Creating Video From Text

With text instructions, Sora, an AI model, can construct imaginative and realistic scenes.

This page contains only videos that Sora directly created, unaltered.

Sora image

Capabilities (Sora)

In order to train models that assist humans in solving problems requiring real-world interaction, we are teaching AI to comprehend and simulate the physical world in motion.

Let us introduce our text-to-video model, Sora. Sora can produce videos up to one minute in length while adhering to the user’s prompt and preserving visual quality.

Red team members can now use Sora to evaluate important areas for risks or harms. We are also providing access to several designers, filmmakers, and visual artists in order to get their input on how to improve the model so that it best serves the needs of creative professionals.

In order to begin collaborating with and receiving input from individuals outside of OpenAI, as well as to give the general public an idea of what AI capabilities are yet to come, we are making our research progress early available.

Sora can create intricate scenes with several characters, distinct motion styles, and precise background and subject details. In addition to comprehending the user’s request in the prompt, the model also knows how those items actually exist in the real world.

The model’s profound linguistic comprehension allows it to reliably decipher prompts and produce engrossing characters that vividly convey emotions. Sora can also produce multiple shots that faithfully maintain the visual style and characters in a single generated video.

There are flaws in the current model. It might have trouble faithfully reproducing the physics of a complicated scene and might not be able to comprehend particular cases of cause and effect. A person might bite into a cookie, for instance, but the cookie might not have a bite mark afterward.

The model can also have trouble accurately describing events that occur over time, like tracking a particular camera trajectory, and misinterpret spatial details of a prompt, such as mixing up left and right.


Before integrating Sora into OpenAI‘s products, we’ll be taking a number of crucial safety precautions. We will be collaborating with red teamers, who are subject matter experts in areas such as biassed content, hate speech, and disinformation, to conduct adversarial testing on the model.

Additionally, we are developing tools to assist in identifying deceptive content, like a detection classifier that can determine whether a video was produced by Sora. If we use the model in an OpenAI product in the future, we intend to incorporate C2PA metadata.

We are not only creating new methods to get ready for deployment, but we are also utilising the safety procedures we have already developed for our DALL·E 3 products, which also apply to Sora.

For instance, our text classifier will examine and reject text input prompts that violate our usage policies, such as those that call for extreme violence, sexual content, hateful imagery, celebrity likeness, or other people’s intellectual property, once it is integrated into an OpenAI product. In order to make sure that every video generated complies with our usage policies before it is shown to the user, we have also developed strong image classifiers.

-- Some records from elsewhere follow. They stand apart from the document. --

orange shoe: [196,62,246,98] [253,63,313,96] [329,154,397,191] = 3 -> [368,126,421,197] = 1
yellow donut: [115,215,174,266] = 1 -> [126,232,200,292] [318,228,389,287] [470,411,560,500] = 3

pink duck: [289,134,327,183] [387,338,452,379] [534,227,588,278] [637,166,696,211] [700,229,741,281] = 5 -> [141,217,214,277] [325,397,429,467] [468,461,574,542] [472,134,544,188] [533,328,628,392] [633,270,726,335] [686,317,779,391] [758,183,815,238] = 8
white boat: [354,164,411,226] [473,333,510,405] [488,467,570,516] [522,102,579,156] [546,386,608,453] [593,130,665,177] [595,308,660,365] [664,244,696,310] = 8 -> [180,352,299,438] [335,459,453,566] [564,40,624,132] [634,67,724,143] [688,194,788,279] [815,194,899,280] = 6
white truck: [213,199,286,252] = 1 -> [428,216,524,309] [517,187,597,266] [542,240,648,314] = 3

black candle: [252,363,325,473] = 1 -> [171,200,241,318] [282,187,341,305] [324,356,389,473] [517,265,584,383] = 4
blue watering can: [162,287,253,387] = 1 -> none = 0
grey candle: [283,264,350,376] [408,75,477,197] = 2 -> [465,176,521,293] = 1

We intend to involve policymakers, educators, and artists globally in order to comprehend their apprehensions and ascertain constructive applications for this novel technology. We cannot foresee every constructive or harmful way that people will use our technology, even after conducting a great deal of research and testing. Because of this, we think that developing and releasing ever-more-safe AI systems over time requires learning from practical application.

Research Techniques

Diffusion models like Sora begin with a video that appears to be static noise and work their way through several steps to gradually remove the noise.

Sora can create full videos all at once or can add extra time to generated videos to make them longer. The difficult task of ensuring that a subject remains unchanged even when it momentarily disappears from view has been resolved by providing the model with multiple frames’ worth of foresight at once.

Sora employs a transformer architecture, just like GPT models, to provide better scaling performance.

We use collections of smaller data units called patches to represent images and videos; each patch is similar to a token in GPT. We can train diffusion transformers on a larger range of visual data than was previously possible, spanning different durations, resolutions, and aspect ratios, by standardising the way we represent data.

Sora expands on earlier work in the GPT and DALL·E models. It makes use of DALL·E 3’s recaptioning technique, which entails creating extremely detailed captions for the visual training data. Consequently, the model can more accurately follow the user’s text instructions in the generated video.

The model can create a video from text instructions alone, or it can take an already-existing still image and use it to create a new one, accurately and minutely animating the image’s contents. Additionally, the model can be used to expand or add frames to an already-existing video. Read our technical report to find out more.

We think that being able to understand and simulate the real world will be a crucial step towards achieving artificial general intelligence (AGI), and Sora provides the foundation for such models.